Vertical air motion estimates from the disdrometer flux conservation model and related experimental observations

Abstract

The use of meteorological radar reflectivity Z to estimate rainfall rate R is approached using a different perspective from the classical "Z-R relation". Simultaneous rain measurements from different sensors are combined to construct a model that estimates the vertical air velocity by minimizing the error in reflectivity between the different sensors. This model is based on the fact that rain rate and reflectivity are both dependent on the integrals of rain drop size distribution (DSD) but only R depends on vertical air velocity. This study attempts to validate the vertical air velocity estimates and quantify their affects on the rainfall rate estimation. Disdrometer Flux Conservation Model (DFC) uses measurements from disdrometers and other sensors such as vertically pointing radar profilers and scanning radars.

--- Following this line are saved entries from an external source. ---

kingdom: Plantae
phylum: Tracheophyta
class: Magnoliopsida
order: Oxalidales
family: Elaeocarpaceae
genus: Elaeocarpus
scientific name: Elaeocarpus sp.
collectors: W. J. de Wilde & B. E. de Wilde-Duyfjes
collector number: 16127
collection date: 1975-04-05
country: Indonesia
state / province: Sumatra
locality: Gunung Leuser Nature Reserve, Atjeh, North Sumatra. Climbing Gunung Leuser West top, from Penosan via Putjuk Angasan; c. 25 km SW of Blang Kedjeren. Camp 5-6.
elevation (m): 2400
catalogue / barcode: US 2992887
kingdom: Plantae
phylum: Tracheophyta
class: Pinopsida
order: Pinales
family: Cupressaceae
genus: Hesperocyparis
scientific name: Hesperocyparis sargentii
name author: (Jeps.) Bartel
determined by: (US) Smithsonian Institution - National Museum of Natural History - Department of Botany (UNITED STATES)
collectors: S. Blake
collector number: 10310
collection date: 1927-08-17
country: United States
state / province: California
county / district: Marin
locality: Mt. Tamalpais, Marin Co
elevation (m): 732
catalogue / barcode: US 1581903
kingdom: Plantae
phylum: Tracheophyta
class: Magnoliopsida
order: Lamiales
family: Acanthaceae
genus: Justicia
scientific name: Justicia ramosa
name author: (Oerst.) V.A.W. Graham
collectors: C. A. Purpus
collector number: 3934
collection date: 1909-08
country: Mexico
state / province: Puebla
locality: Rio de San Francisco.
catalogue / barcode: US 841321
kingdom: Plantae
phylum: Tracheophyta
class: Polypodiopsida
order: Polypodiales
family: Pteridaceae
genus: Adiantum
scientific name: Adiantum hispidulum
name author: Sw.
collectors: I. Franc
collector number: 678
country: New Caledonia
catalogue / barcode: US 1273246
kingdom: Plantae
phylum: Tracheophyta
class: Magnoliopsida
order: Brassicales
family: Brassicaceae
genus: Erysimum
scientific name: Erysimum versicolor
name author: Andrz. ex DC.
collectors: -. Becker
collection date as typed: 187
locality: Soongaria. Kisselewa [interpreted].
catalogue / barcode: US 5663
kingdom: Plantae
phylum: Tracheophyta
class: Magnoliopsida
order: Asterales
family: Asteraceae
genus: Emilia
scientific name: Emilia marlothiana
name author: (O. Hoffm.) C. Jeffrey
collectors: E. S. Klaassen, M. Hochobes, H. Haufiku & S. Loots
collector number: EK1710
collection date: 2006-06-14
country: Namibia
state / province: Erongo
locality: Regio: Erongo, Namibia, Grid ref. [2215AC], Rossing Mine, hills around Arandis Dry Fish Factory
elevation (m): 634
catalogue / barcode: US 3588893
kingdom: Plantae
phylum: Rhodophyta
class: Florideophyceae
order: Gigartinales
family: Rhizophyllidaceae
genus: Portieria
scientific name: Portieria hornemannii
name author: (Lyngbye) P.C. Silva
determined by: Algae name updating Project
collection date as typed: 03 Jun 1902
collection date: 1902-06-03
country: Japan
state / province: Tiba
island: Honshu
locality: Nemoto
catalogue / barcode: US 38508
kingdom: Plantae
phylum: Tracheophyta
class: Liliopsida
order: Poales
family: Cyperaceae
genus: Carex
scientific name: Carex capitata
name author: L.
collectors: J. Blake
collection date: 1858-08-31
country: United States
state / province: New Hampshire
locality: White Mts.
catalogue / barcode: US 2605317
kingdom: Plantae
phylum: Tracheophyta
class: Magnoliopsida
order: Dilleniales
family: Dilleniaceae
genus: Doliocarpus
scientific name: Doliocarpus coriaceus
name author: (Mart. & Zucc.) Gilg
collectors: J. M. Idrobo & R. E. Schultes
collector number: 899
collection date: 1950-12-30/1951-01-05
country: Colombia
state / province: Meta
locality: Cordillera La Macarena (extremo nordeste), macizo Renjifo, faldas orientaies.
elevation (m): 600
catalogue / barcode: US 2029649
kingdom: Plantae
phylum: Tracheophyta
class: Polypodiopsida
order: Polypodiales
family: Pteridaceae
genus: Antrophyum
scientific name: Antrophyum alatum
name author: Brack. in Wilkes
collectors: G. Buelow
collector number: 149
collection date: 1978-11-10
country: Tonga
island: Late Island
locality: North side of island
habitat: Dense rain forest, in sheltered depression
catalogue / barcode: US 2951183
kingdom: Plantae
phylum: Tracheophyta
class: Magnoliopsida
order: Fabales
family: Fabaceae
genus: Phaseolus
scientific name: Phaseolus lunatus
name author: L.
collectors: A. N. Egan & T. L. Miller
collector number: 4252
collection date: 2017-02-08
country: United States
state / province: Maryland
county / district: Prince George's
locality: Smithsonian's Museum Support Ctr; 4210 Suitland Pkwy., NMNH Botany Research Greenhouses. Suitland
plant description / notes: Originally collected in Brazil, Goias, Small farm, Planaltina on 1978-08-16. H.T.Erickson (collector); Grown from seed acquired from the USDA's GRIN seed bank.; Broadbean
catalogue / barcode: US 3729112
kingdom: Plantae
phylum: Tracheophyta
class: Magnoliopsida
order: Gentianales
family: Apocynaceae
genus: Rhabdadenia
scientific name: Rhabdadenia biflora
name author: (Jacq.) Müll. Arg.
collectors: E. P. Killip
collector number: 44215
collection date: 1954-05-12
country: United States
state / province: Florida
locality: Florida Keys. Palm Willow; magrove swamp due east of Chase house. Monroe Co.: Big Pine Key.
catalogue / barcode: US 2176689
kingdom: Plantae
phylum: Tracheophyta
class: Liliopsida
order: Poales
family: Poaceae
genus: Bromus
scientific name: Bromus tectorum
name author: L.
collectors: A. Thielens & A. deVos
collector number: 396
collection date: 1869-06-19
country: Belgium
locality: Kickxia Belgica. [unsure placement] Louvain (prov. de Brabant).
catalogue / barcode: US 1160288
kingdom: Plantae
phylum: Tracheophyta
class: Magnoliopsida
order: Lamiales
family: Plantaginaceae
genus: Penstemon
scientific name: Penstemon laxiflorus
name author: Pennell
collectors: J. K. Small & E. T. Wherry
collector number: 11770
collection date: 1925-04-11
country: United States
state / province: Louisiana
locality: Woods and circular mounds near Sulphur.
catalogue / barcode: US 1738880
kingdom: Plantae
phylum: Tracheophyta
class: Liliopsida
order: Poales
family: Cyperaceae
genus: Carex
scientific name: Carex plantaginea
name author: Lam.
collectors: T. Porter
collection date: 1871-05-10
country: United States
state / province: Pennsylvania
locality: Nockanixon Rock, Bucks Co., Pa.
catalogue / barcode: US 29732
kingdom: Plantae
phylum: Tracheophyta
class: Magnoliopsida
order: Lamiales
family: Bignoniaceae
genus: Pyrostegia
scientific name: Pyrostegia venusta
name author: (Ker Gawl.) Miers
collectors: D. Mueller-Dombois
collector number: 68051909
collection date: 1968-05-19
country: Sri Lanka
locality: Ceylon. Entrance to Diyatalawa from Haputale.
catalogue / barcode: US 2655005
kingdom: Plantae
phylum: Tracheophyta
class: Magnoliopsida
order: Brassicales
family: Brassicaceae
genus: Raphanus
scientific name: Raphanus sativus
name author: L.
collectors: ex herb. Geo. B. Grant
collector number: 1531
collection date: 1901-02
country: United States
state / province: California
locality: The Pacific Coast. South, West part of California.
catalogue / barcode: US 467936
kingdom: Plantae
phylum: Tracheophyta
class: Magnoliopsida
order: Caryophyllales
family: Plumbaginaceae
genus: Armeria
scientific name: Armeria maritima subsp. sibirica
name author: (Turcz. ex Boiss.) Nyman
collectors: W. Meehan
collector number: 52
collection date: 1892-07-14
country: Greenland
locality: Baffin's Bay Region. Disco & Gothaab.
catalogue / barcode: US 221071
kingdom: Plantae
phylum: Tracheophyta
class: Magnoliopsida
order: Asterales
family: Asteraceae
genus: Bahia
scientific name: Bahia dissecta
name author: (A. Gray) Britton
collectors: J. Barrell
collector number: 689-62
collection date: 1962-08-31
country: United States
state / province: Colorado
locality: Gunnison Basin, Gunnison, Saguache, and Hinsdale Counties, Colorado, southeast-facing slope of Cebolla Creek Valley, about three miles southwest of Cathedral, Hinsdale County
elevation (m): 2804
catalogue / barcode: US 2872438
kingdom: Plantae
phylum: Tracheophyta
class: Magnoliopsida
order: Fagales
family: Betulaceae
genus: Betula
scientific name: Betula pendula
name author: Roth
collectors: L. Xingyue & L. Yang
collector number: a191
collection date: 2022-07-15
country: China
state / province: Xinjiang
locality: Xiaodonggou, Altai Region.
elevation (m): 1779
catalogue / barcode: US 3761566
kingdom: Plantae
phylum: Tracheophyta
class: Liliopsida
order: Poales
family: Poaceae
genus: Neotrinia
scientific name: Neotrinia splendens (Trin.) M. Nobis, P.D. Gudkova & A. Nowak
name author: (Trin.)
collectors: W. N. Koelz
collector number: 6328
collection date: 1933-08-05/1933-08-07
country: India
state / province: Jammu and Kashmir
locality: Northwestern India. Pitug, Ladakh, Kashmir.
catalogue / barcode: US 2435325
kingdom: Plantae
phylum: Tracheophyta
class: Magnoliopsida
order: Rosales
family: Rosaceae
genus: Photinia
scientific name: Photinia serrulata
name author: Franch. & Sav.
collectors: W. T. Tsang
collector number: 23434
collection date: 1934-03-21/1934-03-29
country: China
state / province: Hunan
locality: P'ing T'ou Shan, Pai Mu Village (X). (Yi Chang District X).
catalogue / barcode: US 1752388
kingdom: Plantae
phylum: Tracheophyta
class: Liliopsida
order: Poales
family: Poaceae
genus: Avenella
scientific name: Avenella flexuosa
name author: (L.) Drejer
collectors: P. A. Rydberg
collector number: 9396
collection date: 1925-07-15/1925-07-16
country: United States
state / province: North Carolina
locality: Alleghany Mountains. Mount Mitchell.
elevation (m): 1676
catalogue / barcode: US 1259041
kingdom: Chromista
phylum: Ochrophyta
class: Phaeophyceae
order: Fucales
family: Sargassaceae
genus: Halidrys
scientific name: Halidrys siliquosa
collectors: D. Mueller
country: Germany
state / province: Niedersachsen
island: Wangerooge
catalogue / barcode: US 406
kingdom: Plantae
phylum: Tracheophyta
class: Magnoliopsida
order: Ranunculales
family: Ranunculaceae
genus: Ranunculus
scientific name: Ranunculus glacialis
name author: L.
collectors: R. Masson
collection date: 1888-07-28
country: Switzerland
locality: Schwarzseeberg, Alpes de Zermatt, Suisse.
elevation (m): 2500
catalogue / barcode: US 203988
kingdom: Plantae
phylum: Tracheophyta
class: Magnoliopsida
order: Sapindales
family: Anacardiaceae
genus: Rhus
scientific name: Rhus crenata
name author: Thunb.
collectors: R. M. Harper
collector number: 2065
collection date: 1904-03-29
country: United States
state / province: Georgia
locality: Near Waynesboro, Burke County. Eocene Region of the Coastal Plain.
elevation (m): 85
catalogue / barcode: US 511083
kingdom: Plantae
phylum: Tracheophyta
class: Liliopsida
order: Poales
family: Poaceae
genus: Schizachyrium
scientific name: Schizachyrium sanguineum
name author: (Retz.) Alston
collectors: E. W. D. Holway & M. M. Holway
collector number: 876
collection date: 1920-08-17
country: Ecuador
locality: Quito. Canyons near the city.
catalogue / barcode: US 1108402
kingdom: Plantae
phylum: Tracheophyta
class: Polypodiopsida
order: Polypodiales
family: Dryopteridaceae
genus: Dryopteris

Disdrometers measure a drop size flux Φ(D), defined as the number of drops passing a horizontal surface per unit time, per unit area, per drop size. The flux is equal to the product of the drop size distribution near the ground NG(D) and drop velocity near the ground vG(D). The drop velocity is the difference between the droplet terminal velocity and the vertical component of the wind velocity, which varies with altitude. The estimates derived from the DFC model using two pair wise selected sensors are used to study the change of reflectivity and vertical air velocity with altitude. Sensitivity tests for the DFC model are also discussed and these outcomes are validated by comparison with independent profiler vertical velocity observations.